Sebuah gempa bumi berkekuatan magnitudo 7,7 terjadi di Myanmar dan Thailand pada Jumat, 28 Maret. Gempa tersebut menyebabkan guncangan hebat di sekitar kota Mandalay di Myanmar, berpenduduk 1,5 juta jiwa. Tak lama setelahnya, gempa susulan dengan kekuatan magnitudo 6,4 terjadi di lokasi terdekat, diikuti oleh beberapa gempa kecil lainnya. Meskipun pusat gempa berada di Myanmar, Bangkok di Thailand juga merasakan gempa tersebut, disebabkan oleh efek vibrasi periode panjang yang merespons tanah lunak dan lapisan tebal di wilayah tersebut.
Menurut Kepala Pusat Gempa Bumi dan Tsunami BMKG, Daryono, kerusakan parah di Bangkok disebabkan oleh resonansi yang muncul dari efek gempa jauh. Lapisan sedimen tanah lunak tebal di Bangkok memperparah kerusakan pada gedung-gedung tinggi. Gempa ini juga dipengaruhi oleh aktivitas Sesar Besar Sagaing dan memiliki mekanisme mendatar (strike-slip).

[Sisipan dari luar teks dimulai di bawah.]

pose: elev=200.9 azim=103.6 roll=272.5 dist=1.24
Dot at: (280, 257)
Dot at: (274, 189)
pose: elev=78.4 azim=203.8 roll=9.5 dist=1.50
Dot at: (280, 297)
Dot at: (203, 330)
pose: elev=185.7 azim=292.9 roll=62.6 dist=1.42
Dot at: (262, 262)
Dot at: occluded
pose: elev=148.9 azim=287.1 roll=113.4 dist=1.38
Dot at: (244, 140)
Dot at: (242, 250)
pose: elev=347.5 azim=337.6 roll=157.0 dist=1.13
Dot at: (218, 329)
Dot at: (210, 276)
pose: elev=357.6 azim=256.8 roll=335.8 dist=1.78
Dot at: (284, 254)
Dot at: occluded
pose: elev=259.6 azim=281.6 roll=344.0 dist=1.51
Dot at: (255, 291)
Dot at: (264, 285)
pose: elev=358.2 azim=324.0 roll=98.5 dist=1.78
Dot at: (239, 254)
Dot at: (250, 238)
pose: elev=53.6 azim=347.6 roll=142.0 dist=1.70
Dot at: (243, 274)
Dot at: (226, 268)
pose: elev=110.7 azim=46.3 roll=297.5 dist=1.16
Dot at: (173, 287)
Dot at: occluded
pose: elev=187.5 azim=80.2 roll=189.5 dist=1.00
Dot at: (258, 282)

Daryono mengaitkan kejadian ini dengan bencana serupa pada tahun 1985 di Meksiko. Meskipun episentrum gempa berjarak 350 km dari Kota Meksiko, kerusakan hebat terjadi di Mexico City yang dibangun di lahan yang direklamasi. Hal ini menunjukkan bahwa material yang tidak konsolidasi, seperti tanah yang direklamasi, sangat rentan terhadap gempa kuat. Gempa bumi yang terjadi di Asia Tenggara juga berdampak pada kegempaan di wilayah Indonesia.